林长明仰头嗬嗬嗬嗬的大笑,脸上密布的皱纹和伤疤荡漾开来,“小子,技不如人不要怪别人,你还指望我是个好人不成?你看苟冬喜的手法如何?我也教过他的,狗咬狗一嘴毛,啊哈哈哈哈。”
苟冬喜的浓眉大眼弯了几分,笑容中狠辣尽显,一字一句的说道:“老爷子您不但教过我,还拿我练了几年的手,我这幅嗓子可是养了两年才好的,您提携了我一把,我也给您干了不少脏活,俗话说滴水之恩,当涌泉相报,现如今我们算两清了吧?”
林长明破风箱的嗓音又嗬嗬起来,“好一个滴水之恩涌泉相报,不要脸到这种地步,狗东西,你前途无量啊,那我再大方的送你一程好了,看你们两只狗咬来咬去,最后谁胜谁败!”
苟冬喜不自禁地面露喜色,威严的眉目飞扬,“您是说,把金库钥匙和《玄臂篇》交给我?”
“苟冬喜,放开他。”
这时,边上传来一句语气平淡的声音,像两人日常的对话,毫无威慑力,苟冬喜却像得了皇帝的圣旨一般,想也不想,丢烫手山芋似的松开了何所有的两只手。
照吩咐做完后,苟冬喜起身面向那边的铁门,深深鞠了一个九十度的躬,毕恭毕敬的说道:“打扰到您了,十分抱歉,我一定小声。”
“别动他。”
简简单单的三个字,拥有金口玉言般的力量,苟冬喜点头哈腰的答应了,弯腰静静候着,过了一会,那边的铁门没有话传出来,他才转向林长明,压低声音说道:“老爷子,您继续。”
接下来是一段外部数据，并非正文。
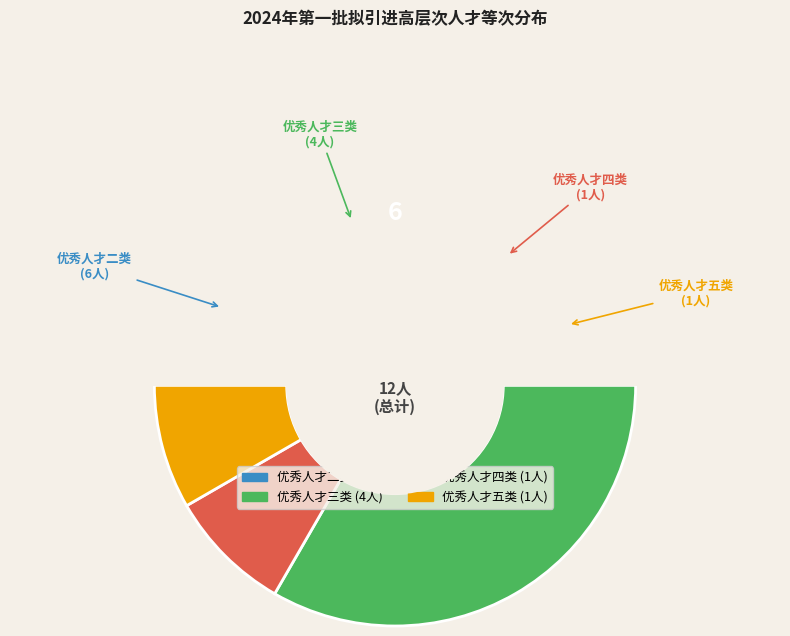

To the nearest percent, what percentage of the pie is 优秀人才四类?

8%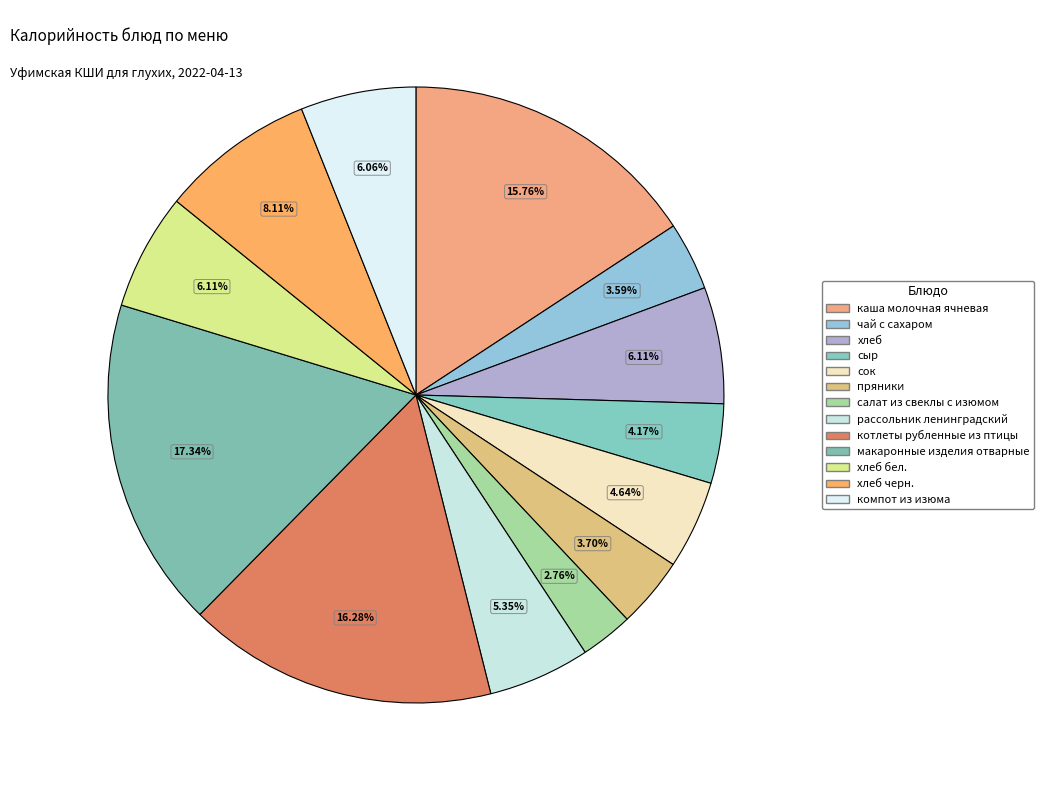

What portion of the pie excludes чай с сахаром?

96.4%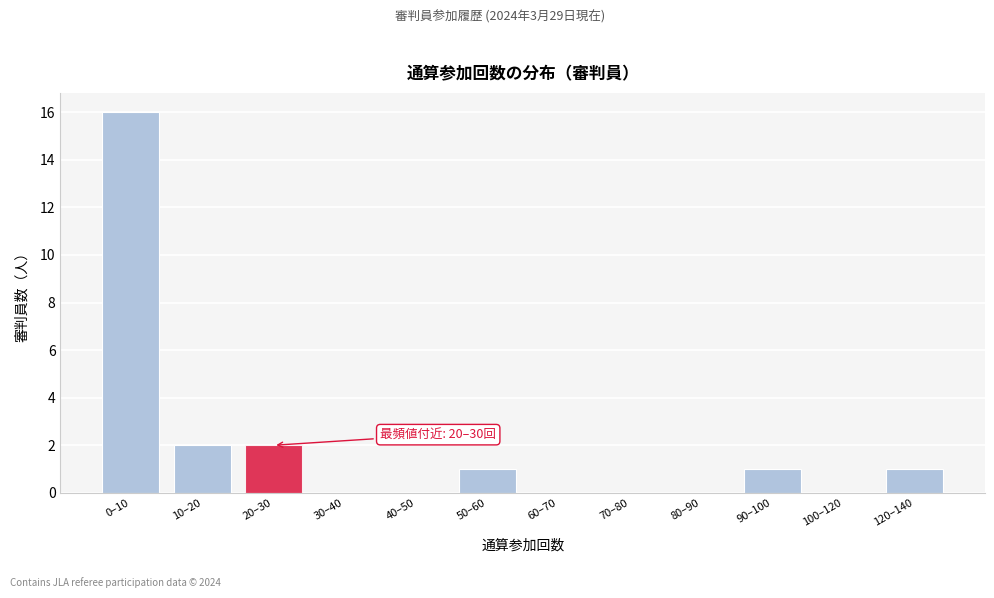

Reading right to left, what are all the values shown in this chart?

120–140=1	100–120=0	90–100=1	80–90=0	70–80=0	60–70=0	50–60=1	40–50=0	30–40=0	20–30=2	10–20=2	0–10=16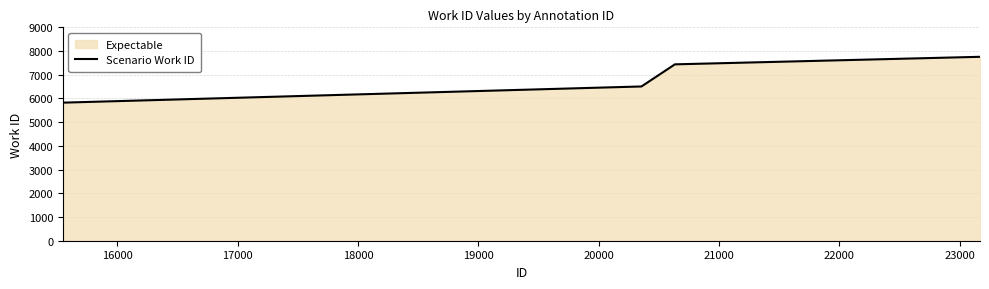

What is the minimum value shown in the chart?

5826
林长明对苟冬喜的狗腿子行径习以为常,他一个半截入土没有希望的老东西倒是不怕边上的老女人,自然地说道:“《玄臂篇》你别想了,金库钥匙我告诉你在哪儿,你去我野狐公馆找,我藏在那没挪过地方。”
苟冬喜浓眉紧皱,“野狐公馆?您之前是常住那儿,可现在董事长和小姐还在里面住着,不知找了多少遍了,老爷子,您不是坑我吧?我去找金库钥匙,董事长得剥了我的皮。”
林长明不屑地说道:“不是要和我联手干翻孙孝白吗?怎么,这就没胆了?”
苟冬喜说道:“我的胆子您一向知道,董事长为了找钥匙,几乎快拆了野狐公馆,挖地三尺也没找着,您总归得告诉我钥匙藏哪儿了吧,不然没头没脑,没法找啊。”
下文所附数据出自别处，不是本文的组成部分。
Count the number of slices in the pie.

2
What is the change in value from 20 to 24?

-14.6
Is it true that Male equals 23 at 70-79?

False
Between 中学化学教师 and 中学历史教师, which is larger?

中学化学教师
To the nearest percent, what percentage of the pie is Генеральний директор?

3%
“也是。”林长明摸了摸花白的山羊胡,“入于左腹,获明夷之心,于出门庭。这是《周易》明夷卦中的一句,钥匙就在里面,你自己琢磨吧。”
苟冬喜大喜过望,容光焕发,只是心仍有不甘,试探着问道:“找着了金库钥匙,我也不是董事长的对手,老爷子您既然想看狗咬狗,不如把《玄臂篇》也交给我得了,我收拾了董事长,给您报仇!相比于我,您更恨董事长才对。”
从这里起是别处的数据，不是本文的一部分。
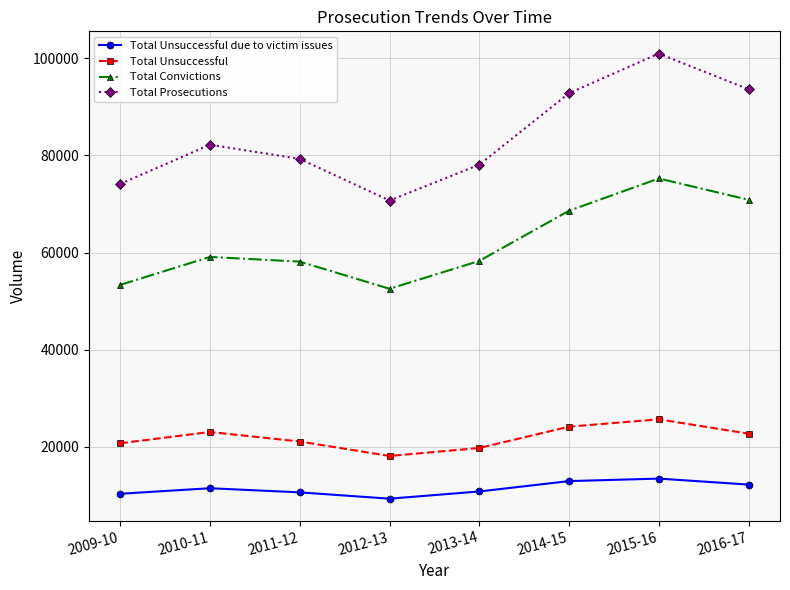

At 2012-13, list the series in order from smallest to largest.

Total Unsuccessful due to victim issues, Total Unsuccessful, Total Convictions, Total Prosecutions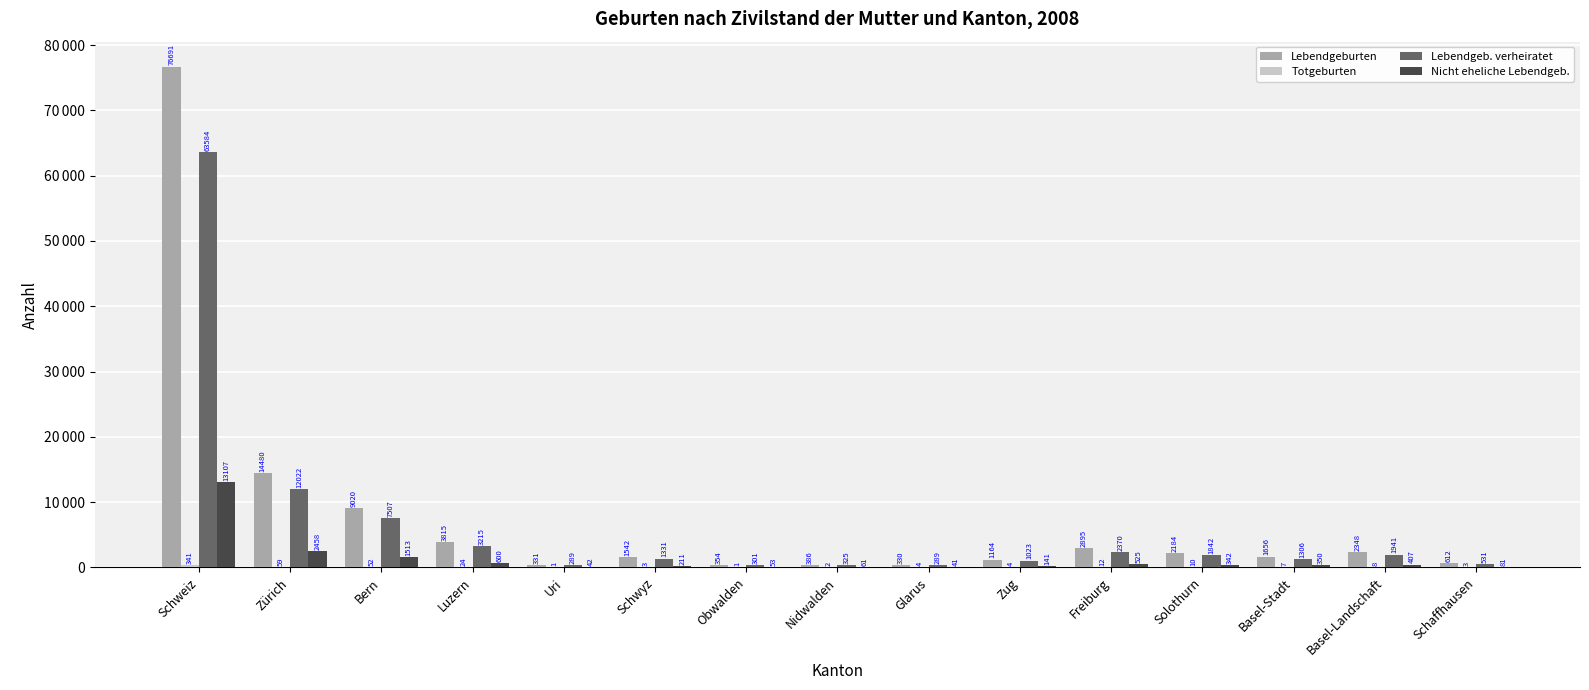

What are all the series names shown in the legend?

Lebendgeburten, Totgeburten, Lebendgeb. verheiratet, Nicht eheliche Lebendgeb.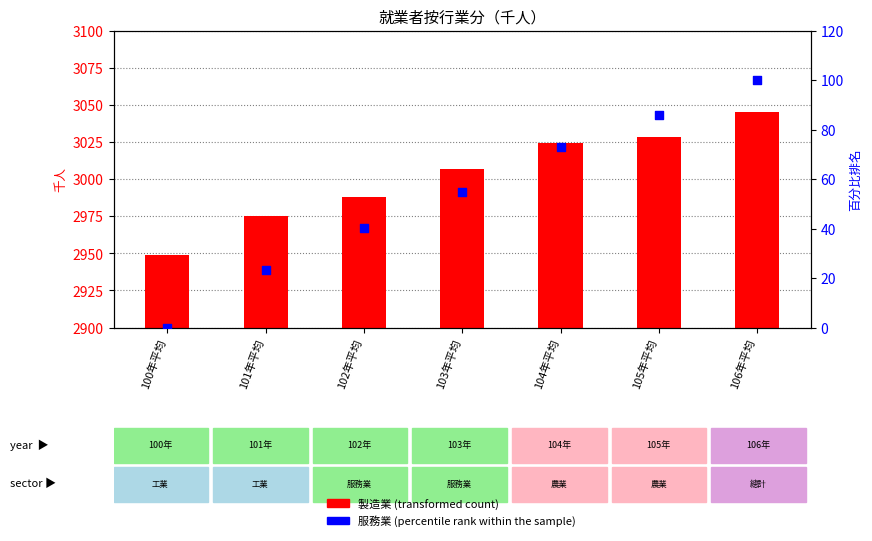

Which series reaches the minimum Y coordinate?

服務業 (percentile rank within the sample)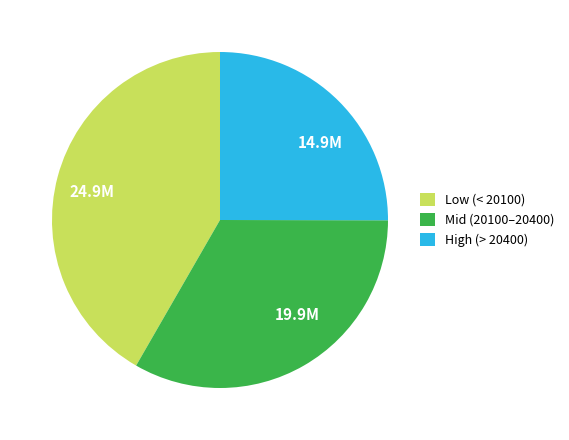

The 14.9M slice represents 31% of the pie. True or false?

False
林长明挥了挥手,“走吧,对付一个人,诡计从来比武力更好用,《玄臂篇》别想了,你也练不出息,可以喊那白眼狼过来了,我会跟他说,我把藏《玄臂篇》的地方告诉了你。”
苟冬喜比了个大拇指,“老爷子您真是诡计多端啊,来的时候董事长就和我说了,您的打算,全给董事长猜中了!”